### Aim of the task
Pick out all lines in the listing holding the string "class" and copy them.
┄┄┄┄┄┄┄┄┄┄
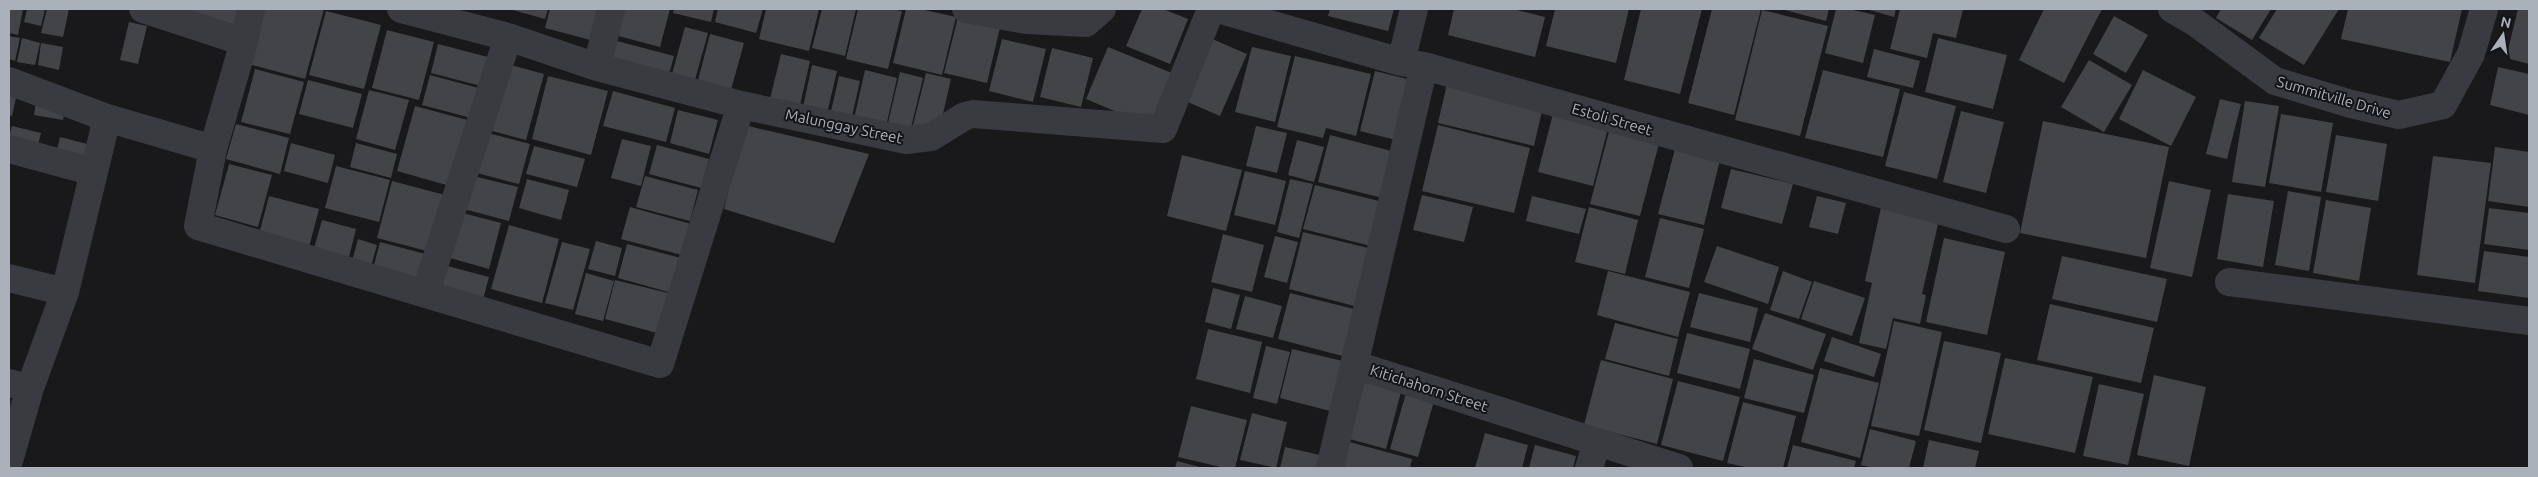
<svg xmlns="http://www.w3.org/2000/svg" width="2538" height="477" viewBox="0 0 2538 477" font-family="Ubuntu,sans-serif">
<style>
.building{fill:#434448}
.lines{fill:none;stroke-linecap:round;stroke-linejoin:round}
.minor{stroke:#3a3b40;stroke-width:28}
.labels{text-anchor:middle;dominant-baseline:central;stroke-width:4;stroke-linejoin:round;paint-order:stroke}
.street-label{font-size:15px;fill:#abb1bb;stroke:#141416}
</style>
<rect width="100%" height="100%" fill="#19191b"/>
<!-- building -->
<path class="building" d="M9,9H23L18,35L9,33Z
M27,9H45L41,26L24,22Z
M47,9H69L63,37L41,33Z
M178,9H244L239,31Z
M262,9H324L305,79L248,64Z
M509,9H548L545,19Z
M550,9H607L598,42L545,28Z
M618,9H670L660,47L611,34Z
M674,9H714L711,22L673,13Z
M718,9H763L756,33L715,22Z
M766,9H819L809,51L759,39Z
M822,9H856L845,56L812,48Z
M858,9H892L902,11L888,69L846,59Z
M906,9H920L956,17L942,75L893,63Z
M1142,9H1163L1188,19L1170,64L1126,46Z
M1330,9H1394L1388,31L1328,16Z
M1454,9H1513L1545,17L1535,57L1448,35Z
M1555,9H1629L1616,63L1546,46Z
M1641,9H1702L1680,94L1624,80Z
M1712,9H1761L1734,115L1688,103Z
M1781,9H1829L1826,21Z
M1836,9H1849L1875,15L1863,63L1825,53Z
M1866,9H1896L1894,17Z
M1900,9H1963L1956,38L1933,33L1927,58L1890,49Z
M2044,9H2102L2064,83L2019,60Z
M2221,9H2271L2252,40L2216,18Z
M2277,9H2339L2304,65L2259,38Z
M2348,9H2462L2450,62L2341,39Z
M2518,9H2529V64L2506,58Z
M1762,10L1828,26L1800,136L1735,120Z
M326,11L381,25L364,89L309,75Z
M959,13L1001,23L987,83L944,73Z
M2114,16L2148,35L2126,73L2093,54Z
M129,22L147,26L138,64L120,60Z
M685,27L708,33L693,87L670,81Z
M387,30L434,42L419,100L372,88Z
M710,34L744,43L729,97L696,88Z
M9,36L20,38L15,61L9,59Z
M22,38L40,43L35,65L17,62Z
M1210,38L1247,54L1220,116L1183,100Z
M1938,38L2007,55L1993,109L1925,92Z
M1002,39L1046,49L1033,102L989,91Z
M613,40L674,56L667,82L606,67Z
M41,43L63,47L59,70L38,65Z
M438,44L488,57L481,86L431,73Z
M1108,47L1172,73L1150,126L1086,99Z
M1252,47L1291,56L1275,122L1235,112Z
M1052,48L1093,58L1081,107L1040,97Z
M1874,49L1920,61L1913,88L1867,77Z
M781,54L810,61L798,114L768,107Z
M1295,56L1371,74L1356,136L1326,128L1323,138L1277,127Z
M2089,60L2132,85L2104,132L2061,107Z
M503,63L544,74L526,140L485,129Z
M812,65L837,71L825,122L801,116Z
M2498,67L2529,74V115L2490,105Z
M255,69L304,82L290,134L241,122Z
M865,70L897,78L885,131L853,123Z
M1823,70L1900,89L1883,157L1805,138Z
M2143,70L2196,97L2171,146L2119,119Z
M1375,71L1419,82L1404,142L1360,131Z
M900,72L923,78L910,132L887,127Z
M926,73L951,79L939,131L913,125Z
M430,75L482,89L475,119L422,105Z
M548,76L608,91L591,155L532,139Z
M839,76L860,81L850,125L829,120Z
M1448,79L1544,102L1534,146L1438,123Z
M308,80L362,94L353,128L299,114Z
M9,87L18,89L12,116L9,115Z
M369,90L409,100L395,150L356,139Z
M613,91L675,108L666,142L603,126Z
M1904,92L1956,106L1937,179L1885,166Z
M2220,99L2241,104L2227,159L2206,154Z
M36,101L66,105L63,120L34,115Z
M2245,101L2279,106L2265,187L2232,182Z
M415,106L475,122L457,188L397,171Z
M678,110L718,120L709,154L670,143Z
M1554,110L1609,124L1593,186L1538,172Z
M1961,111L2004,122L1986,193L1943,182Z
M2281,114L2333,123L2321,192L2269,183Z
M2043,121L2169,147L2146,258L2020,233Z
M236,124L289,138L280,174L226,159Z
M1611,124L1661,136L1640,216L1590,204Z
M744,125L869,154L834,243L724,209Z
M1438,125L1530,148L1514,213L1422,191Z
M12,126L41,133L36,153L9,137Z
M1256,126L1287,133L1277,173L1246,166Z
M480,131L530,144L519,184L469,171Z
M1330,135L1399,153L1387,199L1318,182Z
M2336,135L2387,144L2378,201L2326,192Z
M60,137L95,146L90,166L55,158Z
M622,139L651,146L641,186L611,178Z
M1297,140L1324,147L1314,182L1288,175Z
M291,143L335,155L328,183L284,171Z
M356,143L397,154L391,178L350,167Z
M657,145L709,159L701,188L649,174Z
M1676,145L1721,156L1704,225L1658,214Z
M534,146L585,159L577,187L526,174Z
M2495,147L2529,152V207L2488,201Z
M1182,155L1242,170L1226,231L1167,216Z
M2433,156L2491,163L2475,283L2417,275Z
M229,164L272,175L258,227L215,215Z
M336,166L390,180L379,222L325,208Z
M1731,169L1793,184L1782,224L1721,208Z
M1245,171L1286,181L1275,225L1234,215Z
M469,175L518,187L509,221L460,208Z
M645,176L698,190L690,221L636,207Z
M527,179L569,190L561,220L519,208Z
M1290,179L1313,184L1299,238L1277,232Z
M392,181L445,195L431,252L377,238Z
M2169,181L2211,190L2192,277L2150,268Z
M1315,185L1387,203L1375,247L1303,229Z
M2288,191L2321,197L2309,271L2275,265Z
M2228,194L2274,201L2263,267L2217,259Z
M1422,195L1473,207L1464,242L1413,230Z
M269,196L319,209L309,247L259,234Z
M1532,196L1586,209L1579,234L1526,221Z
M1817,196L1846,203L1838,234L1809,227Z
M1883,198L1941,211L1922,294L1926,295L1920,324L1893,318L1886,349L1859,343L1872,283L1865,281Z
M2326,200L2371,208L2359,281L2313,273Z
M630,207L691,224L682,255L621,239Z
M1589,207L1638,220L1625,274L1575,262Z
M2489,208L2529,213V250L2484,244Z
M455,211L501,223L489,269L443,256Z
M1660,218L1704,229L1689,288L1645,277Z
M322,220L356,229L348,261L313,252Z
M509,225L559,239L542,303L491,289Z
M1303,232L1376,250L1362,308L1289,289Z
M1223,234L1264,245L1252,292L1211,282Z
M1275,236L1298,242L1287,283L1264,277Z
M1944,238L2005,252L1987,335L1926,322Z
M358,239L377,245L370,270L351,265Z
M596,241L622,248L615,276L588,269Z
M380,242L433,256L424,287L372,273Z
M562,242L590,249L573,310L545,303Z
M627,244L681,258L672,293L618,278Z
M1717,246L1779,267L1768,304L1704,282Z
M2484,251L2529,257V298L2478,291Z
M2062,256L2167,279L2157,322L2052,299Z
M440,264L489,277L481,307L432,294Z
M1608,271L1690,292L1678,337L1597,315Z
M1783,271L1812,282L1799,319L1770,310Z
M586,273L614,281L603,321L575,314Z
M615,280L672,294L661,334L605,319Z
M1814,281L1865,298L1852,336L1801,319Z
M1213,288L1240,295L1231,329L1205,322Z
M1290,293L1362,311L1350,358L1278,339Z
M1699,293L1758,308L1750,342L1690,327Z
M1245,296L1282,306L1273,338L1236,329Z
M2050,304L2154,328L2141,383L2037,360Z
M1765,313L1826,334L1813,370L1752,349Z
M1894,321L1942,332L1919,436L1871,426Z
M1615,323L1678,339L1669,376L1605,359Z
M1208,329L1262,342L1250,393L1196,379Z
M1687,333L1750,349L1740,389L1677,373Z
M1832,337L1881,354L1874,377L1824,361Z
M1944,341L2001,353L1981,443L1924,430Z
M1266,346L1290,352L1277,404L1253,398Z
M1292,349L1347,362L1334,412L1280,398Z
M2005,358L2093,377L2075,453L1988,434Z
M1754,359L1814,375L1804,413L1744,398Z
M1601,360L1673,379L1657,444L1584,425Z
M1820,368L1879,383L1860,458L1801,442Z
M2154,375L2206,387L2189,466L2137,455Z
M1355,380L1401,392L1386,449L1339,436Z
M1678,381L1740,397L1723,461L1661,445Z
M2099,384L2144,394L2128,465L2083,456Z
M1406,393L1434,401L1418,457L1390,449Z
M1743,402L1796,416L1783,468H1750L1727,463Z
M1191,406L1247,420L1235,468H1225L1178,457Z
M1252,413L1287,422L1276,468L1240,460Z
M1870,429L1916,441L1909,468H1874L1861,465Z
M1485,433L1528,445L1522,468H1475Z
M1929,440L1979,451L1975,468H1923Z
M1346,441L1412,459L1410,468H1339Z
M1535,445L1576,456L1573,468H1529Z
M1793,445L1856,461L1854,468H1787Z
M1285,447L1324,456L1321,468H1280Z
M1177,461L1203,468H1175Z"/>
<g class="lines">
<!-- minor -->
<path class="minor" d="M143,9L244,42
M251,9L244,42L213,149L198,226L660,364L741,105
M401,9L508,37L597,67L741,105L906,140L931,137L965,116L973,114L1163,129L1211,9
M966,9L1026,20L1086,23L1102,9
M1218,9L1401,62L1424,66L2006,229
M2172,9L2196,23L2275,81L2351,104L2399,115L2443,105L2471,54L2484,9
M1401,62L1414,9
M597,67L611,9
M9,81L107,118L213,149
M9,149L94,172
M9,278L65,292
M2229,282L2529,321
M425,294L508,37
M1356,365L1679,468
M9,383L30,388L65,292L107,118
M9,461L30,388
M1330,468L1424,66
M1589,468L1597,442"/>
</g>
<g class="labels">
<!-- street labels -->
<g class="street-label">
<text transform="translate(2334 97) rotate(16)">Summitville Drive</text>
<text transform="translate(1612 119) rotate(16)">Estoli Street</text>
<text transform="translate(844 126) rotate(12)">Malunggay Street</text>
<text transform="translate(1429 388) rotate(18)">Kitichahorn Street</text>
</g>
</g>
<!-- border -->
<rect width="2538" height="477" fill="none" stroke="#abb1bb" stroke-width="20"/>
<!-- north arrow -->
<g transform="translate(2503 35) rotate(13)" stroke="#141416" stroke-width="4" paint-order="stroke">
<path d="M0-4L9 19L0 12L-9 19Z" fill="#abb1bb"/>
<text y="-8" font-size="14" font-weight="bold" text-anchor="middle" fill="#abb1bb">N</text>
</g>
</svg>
┄┄┄┄┄┄┄┄┄┄
### Answer to the exercise
<path class="building" d="M9,9H23L18,35L9,33Z
<g class="lines">
<path class="minor" d="M143,9L244,42
<g class="labels">
<g class="street-label">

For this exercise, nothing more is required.